You can read a lot about the power of narrative, of grand stories that enthrall people. What usually occurs, outside those exceptional times of unity that I spoke of earlier, is that about a third of the people will believe the story told them by those in authority, disseminated through the media and the schools and universities and so on. Another third won’t really believe it, but they can’t be bothered to resist it, to question it; they go along to get along. And the final third will be those who don’t believe it at all, but they are splintered into all different kinds of groups and organizations, cults and societies, some offering coherent criticism, others descending into conspiracy theories. The one among these many that offers the better story, it will grown and become a threat to the powerful.
Christianity was one of these in ancient times. Mary Magdalene rejected the common sense of the day, the received wisdom as to how the world works. Yet, what made her different, and what made different men of Peter and John, different women of Veronica and Salome, was that, not only had they followed Jesus for as much as three years, and heard the wonderful story of God’s love for humanity in the gospel; but that they had it proven when they saw Jesus risen from the dead.
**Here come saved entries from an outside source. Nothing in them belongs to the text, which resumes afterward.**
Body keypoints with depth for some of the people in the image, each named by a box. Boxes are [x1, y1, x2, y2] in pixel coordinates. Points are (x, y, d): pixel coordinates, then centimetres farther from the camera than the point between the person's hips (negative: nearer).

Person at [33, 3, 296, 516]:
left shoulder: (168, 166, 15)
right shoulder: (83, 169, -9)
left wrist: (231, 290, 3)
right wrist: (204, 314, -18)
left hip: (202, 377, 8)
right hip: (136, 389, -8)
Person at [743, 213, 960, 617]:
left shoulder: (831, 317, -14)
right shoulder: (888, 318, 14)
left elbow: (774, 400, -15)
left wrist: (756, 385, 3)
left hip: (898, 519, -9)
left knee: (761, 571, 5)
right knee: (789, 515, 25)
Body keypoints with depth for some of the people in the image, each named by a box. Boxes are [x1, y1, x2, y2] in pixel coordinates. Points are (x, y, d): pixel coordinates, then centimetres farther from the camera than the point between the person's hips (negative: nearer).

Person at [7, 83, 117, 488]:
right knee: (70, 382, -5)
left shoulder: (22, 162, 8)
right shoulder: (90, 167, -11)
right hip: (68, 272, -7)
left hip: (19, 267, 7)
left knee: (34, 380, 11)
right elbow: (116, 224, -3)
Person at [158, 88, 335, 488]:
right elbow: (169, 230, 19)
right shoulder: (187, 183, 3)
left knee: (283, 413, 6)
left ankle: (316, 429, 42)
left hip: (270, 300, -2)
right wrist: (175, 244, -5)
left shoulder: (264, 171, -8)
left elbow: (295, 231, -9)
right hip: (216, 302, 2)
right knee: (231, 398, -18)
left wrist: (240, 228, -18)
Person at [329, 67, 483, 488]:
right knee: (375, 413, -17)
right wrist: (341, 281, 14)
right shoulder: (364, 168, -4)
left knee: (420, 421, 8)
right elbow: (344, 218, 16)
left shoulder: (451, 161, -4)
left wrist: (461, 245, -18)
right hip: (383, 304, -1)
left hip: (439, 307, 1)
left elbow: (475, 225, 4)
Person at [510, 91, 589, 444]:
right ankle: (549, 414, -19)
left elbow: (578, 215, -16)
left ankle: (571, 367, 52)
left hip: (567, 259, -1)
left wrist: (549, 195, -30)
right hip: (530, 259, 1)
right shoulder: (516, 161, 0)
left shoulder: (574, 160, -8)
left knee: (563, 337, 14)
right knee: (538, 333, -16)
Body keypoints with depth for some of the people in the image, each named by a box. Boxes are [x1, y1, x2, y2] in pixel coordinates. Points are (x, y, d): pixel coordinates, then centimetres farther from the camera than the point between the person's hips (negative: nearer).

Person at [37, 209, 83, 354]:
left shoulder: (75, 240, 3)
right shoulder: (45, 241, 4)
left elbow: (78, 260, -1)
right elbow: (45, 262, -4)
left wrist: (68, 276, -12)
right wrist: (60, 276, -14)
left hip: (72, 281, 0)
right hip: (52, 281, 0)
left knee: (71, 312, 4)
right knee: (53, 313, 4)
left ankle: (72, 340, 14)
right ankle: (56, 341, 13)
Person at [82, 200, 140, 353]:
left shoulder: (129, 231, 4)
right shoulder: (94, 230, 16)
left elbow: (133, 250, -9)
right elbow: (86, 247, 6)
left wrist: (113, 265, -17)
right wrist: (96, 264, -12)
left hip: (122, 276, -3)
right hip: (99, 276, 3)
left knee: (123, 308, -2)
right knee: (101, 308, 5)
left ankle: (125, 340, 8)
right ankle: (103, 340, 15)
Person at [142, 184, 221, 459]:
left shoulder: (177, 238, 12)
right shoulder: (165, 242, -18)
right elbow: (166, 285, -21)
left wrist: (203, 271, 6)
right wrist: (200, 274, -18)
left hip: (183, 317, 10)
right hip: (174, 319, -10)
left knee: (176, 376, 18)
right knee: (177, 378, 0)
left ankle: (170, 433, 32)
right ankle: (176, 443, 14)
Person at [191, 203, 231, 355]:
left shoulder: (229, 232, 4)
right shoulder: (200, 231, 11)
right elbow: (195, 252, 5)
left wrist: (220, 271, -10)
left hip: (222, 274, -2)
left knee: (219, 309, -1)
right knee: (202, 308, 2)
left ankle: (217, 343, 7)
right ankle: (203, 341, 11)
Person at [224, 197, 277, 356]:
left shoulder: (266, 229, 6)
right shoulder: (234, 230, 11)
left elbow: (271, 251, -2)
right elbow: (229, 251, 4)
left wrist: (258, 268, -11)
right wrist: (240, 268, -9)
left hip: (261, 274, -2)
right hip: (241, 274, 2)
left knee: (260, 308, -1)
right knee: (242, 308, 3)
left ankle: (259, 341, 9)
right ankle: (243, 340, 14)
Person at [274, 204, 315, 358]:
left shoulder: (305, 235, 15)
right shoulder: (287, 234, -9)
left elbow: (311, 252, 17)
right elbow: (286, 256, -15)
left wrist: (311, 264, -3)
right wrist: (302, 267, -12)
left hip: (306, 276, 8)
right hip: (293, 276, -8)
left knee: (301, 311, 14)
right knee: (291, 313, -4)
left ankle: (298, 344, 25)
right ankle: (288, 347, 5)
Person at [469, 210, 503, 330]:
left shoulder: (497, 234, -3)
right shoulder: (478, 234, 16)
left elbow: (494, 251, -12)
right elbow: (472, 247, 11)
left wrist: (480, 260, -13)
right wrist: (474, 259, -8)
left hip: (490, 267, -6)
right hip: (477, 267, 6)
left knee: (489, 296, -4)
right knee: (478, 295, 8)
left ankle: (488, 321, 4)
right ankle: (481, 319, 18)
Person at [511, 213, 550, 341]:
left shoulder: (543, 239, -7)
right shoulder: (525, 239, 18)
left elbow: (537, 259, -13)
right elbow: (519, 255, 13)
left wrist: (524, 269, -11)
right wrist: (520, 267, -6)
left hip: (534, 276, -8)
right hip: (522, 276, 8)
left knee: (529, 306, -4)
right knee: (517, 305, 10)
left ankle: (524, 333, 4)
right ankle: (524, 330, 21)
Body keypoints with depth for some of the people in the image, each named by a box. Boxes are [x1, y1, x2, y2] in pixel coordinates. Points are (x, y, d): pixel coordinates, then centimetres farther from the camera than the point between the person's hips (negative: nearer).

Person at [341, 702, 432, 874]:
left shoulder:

It wasn’t just any story, it was something they lived and knew to be true – they learned in that lived encounter that truth cannot be defeated, love cannot die. You can crucify love, bury the truth, put a guard on them, scare people away from them; but the tomb will not hold them, and Christ will burst forth into the world and spread among the people as a welcome contagion that immunizes us against the unjust claims of the powerful, the overreach that seeks to take from us our dignity, our freedom.
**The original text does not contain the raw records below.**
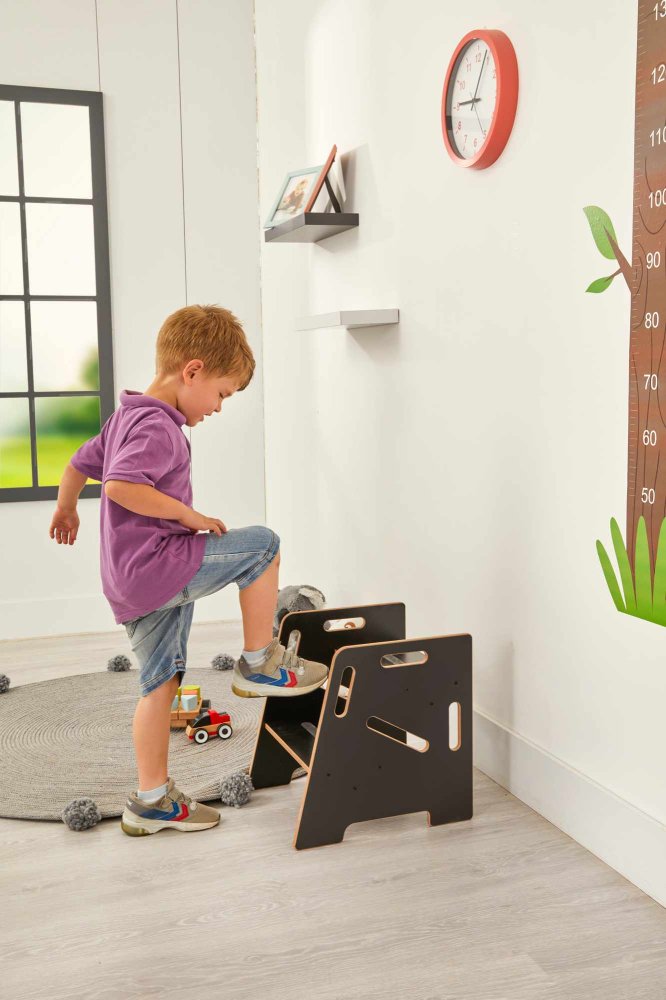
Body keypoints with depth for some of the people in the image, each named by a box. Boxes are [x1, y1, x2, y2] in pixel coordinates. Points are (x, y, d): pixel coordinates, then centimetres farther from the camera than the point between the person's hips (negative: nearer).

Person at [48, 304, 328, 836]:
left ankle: (152, 800, 21)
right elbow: (121, 485, -31)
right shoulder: (158, 427, -16)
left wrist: (66, 511, 42)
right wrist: (188, 514, -20)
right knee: (262, 544, -6)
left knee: (161, 682, 14)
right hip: (155, 566, -10)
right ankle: (259, 663, 4)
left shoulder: (126, 417, 17)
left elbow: (79, 464, 26)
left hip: (131, 583, 10)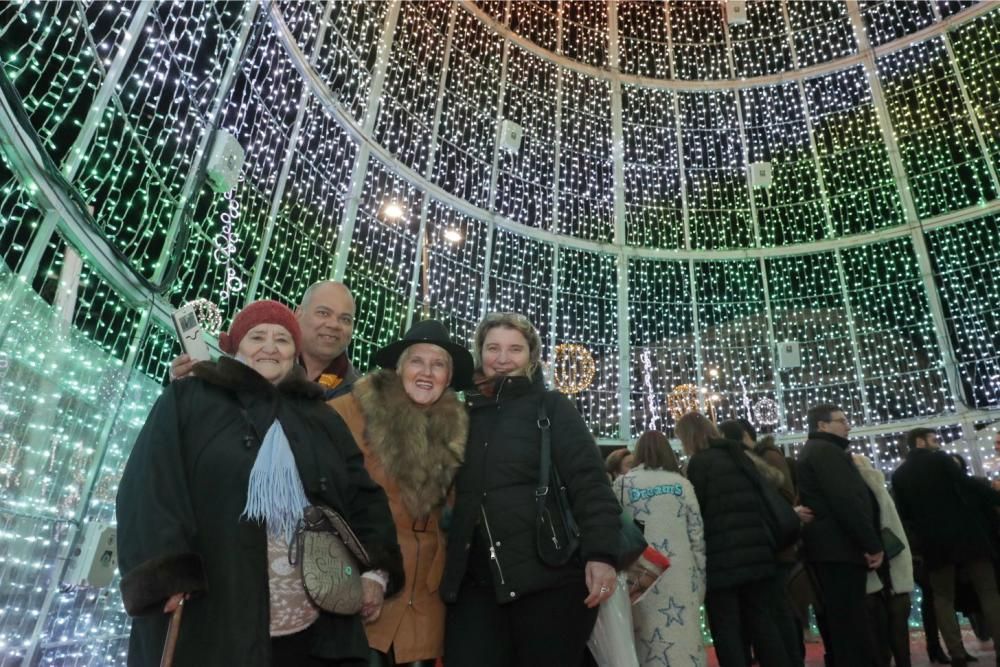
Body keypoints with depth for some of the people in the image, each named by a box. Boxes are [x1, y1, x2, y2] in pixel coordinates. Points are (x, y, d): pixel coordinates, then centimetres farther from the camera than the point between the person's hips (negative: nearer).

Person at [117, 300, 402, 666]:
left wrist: (375, 570, -2)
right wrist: (169, 577, -17)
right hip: (211, 622, -3)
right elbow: (148, 492, -5)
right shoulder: (187, 401, 4)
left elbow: (364, 498, 11)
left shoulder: (321, 419, 14)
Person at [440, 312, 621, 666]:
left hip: (549, 576, -3)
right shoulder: (466, 413, 12)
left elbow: (589, 482, -8)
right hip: (475, 581, 4)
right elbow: (452, 492, 16)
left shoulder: (551, 407, 1)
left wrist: (601, 553, -21)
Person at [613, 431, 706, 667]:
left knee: (647, 644, 3)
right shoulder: (682, 484, 9)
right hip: (680, 577, 1)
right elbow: (698, 537, 8)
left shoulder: (623, 483, 5)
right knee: (682, 641, 2)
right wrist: (699, 584, 14)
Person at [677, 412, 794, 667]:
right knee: (764, 625, 12)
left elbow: (695, 510, -9)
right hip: (756, 553, 7)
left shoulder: (699, 462, -8)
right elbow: (760, 500, 19)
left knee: (727, 631, 0)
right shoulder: (739, 456, 14)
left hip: (722, 558, -7)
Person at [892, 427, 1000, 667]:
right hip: (963, 532, -3)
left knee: (943, 597, 8)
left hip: (932, 541, 3)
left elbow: (903, 512, 11)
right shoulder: (939, 459, -2)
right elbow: (967, 485, -10)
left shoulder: (898, 475, 10)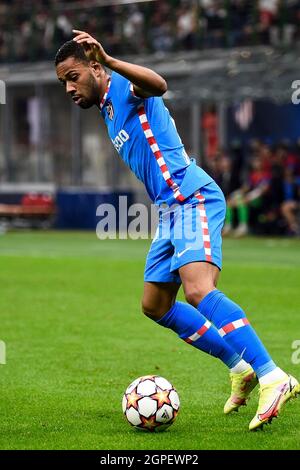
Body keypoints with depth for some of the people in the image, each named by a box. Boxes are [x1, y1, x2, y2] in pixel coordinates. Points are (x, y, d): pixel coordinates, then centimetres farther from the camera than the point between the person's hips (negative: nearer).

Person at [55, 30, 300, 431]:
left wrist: (108, 60, -48)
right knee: (155, 305, 13)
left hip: (193, 199, -11)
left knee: (198, 290, -28)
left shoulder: (124, 88, -7)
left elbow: (158, 85, -33)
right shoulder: (108, 109, 21)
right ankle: (241, 369, 18)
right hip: (170, 209, 11)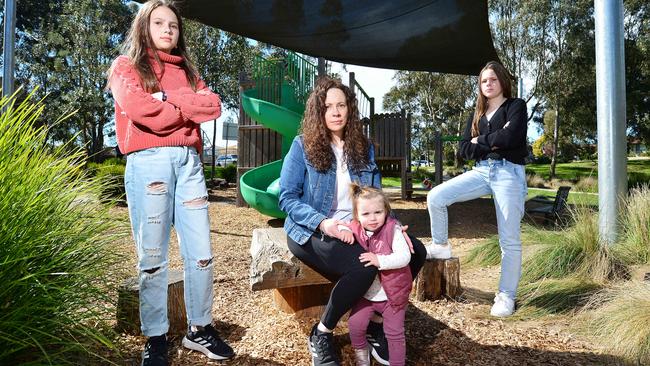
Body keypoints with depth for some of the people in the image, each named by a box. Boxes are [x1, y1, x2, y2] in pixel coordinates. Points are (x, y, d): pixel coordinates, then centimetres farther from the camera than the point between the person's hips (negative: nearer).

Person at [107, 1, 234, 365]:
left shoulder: (186, 70, 22)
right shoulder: (126, 66, 10)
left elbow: (214, 105, 3)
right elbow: (140, 109, -11)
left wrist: (167, 100, -6)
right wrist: (188, 109, 1)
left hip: (188, 161, 4)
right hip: (148, 162, -4)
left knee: (201, 251, 2)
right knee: (153, 256, 0)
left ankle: (200, 329, 17)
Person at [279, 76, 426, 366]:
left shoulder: (363, 148, 10)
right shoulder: (302, 146, -4)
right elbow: (287, 198, -8)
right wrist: (323, 223, -23)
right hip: (311, 233, -5)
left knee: (415, 252, -13)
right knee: (365, 266, -32)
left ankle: (377, 323, 7)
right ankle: (321, 335, -6)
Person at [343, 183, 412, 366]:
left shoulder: (393, 230, -18)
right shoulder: (355, 230, -7)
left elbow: (404, 257, -23)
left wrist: (380, 260, -34)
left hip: (392, 295, -3)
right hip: (366, 294, 3)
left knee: (394, 332, 5)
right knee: (355, 324, -1)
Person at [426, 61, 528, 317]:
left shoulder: (516, 106, 3)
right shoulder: (477, 115, 17)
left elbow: (510, 137, -17)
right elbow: (465, 150, 5)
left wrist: (480, 140, -3)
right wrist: (493, 141, -8)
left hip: (509, 173, -4)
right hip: (482, 171, 5)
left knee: (509, 239, -3)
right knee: (435, 197, -14)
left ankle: (507, 295, 9)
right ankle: (440, 246, 6)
That great revelation had to fight its way into the consciousness of humanity two thousand years ago; and the world pushes back against it. It is a struggle that continues in every generation as it does today in our communities, in our schools, our universities, our bureaucracies and our businesses. Many will believe a story that robs them of their dignity in exchange for fleeting pleasure or luxury or because they know no better; yet others will shrug and carry on. We have this resurrection story, the greatest story ever told, and it frees all who hear and believe, raises up all who come to its truth; comforts all who surrender to its love.
I pray all of you today, after the recent difficult time, in the face of current crises domestic and abroad, know that for all those stories, the wars and rumours of war that Jesus told us to expect, that the story of this resurrection is the story you share with others, and the story you tell yourself, this story that at last makes sense of our hope, faith and love in this world and in the world to come. Amen.